Dataset entries
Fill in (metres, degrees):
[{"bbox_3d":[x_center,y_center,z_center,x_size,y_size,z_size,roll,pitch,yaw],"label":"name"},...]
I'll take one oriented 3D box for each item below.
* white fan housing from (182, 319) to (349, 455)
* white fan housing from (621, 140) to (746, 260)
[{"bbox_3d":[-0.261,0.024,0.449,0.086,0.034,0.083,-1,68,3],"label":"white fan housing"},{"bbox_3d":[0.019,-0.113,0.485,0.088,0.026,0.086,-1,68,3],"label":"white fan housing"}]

==

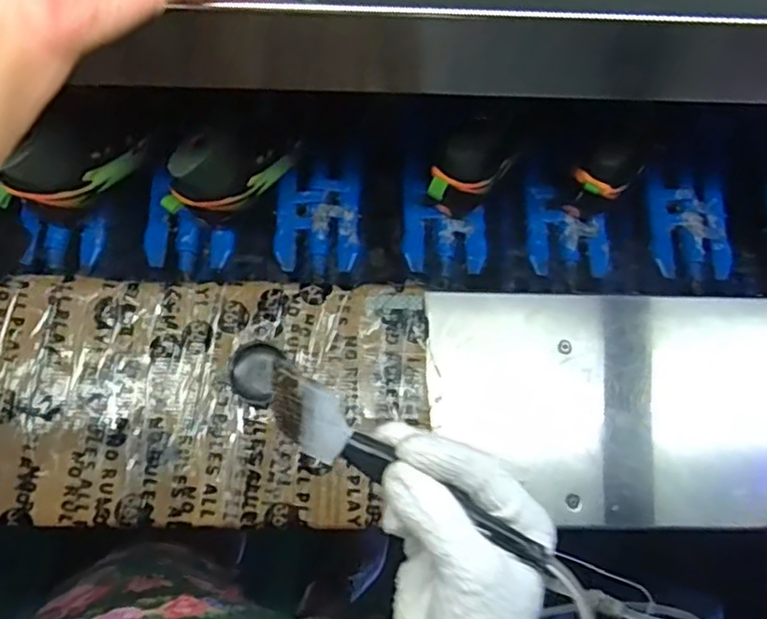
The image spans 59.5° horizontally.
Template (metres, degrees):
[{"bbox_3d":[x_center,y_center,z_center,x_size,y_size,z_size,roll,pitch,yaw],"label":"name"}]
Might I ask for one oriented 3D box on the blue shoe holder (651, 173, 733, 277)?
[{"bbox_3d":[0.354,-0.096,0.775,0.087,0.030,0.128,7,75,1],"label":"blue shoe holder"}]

WHAT TO PRODUCE: What number of lines in the records hold the word "name"? Reply with that number alone.

OUTPUT BELOW: 2